Disk quotas and remote storage Disk quotas do not change. Disk quotas are based on the logical file size which is not changed by Remote Storage, therefore the amount of space in use on a volume is not reduced or changed by having data in remote storage.
Remote Storage stage change Remote Storage supports a Distributed Component Object Model (DCOM) interface–based mechanism that can change the system status.
Event Log usage Major Remote Storage system events are logged in the Windows 2000 Event Log. The Windows 2000 Event Viewer is used to see the logged events.

The following events are optionally logged in the Windows 2000 Event Log:

  • Files being recalled
  • Files being managed
  • Files being truncated
  • Media being mounted
  • Jobs being run
  • Files being scanned
Windows 2000 Job Scheduler Remote Storage uses the Windows 2000 Job Scheduler to schedule Remote Storage jobs. Job status can be monitored from within the Remote Storage snap-in.

Depending on the Job Scheduler, a job window can be specified that limits the amount of time spent in a single scan. This is useful because the system might have a large amount of data to manage and the scan might initially take too much time. A bookmark is kept where the scan stopped so the scan can continue from that point the next time it is run.

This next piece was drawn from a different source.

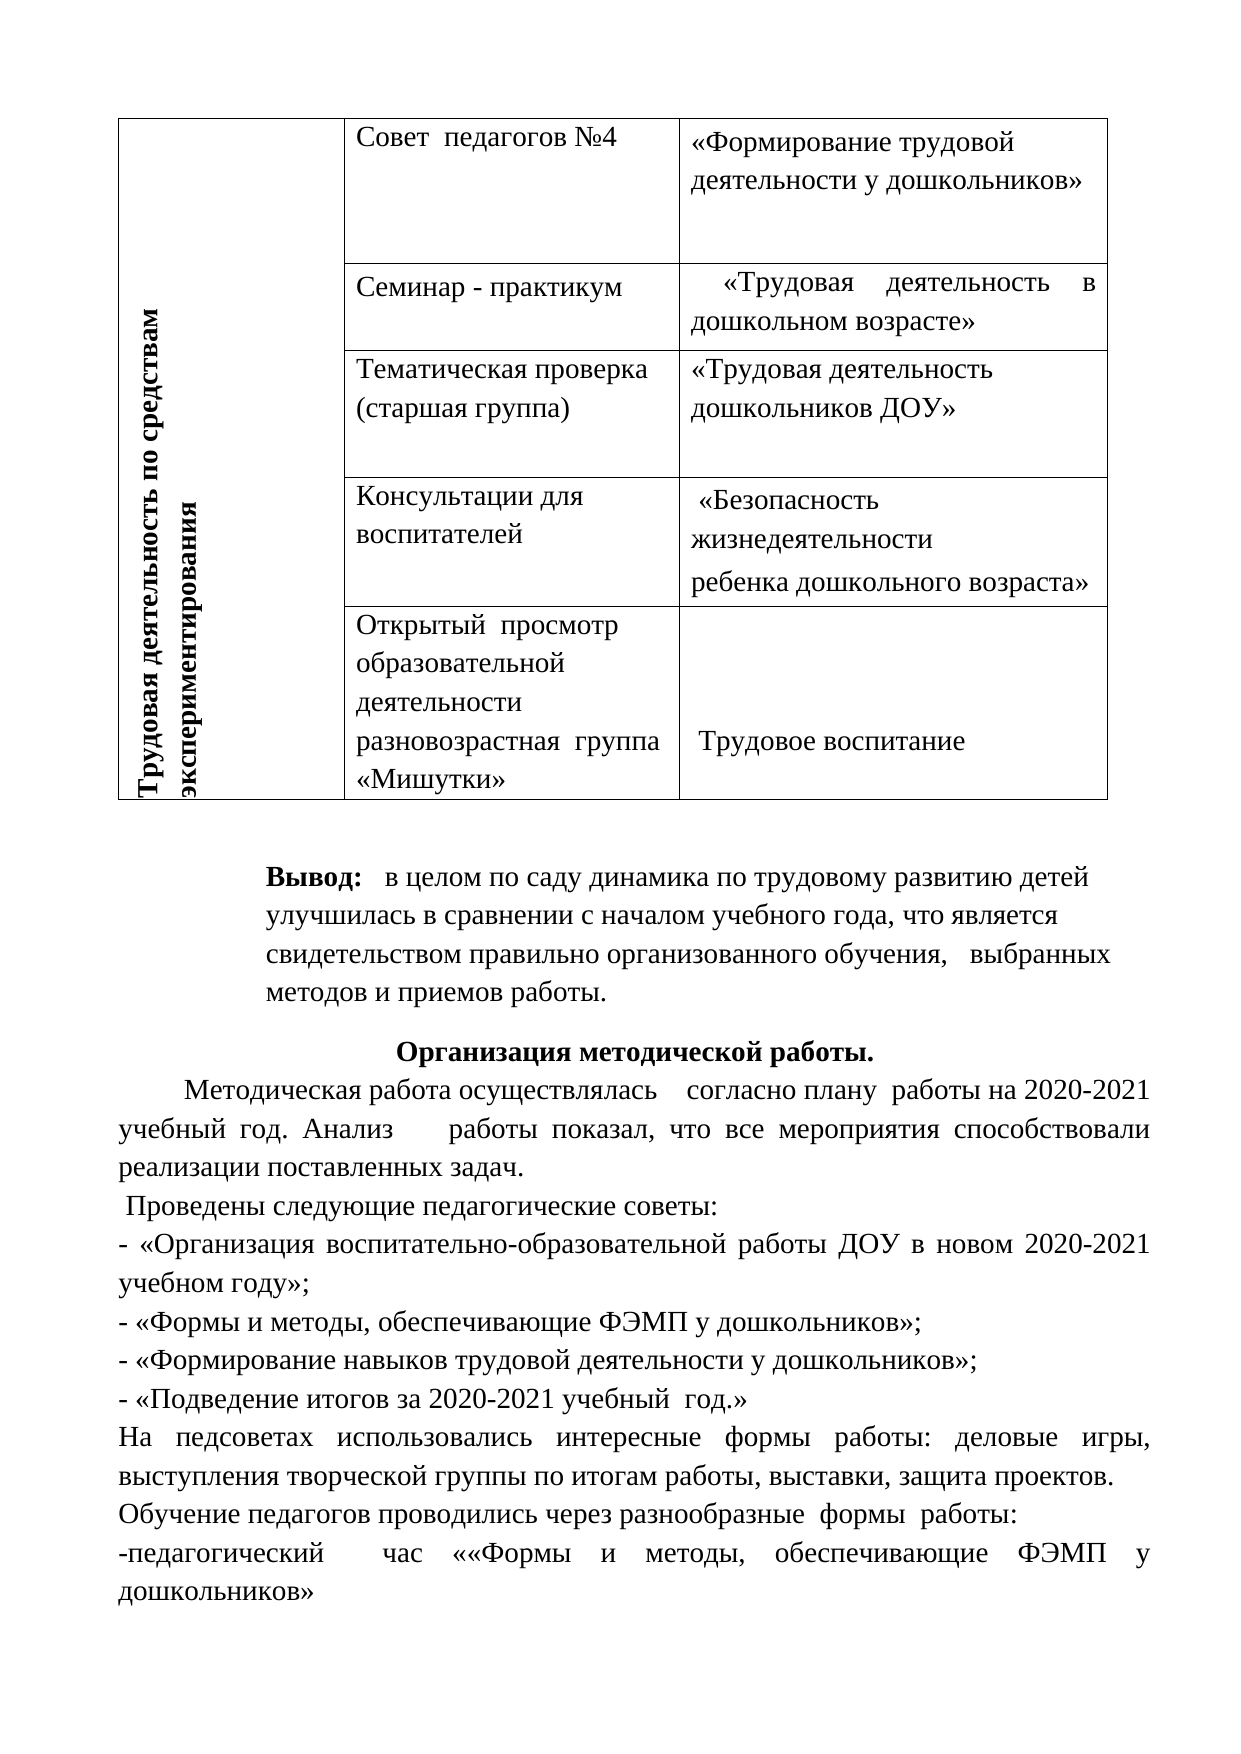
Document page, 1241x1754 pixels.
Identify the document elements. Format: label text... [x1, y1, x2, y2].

Windows 2000 registry usage Remote Storage uses the registry to keep persistent information about startup, including the programs needed to initialize setup.
Windows 2000 client time-out on recall The registry entry HKEY_LOCAL_MACHINE\SYSTEM
\CurrentControlSet\Services\LanmanWorkstation\parameters
\OfflineFileTimeOutIntervalInSeconds controls the time-out period that the client uses when sending requests to a server. The default is value is 900 (or 15 minutes). You can increase this value on all Windows 2000 clients that open files on the volumes managed by Remote Storage.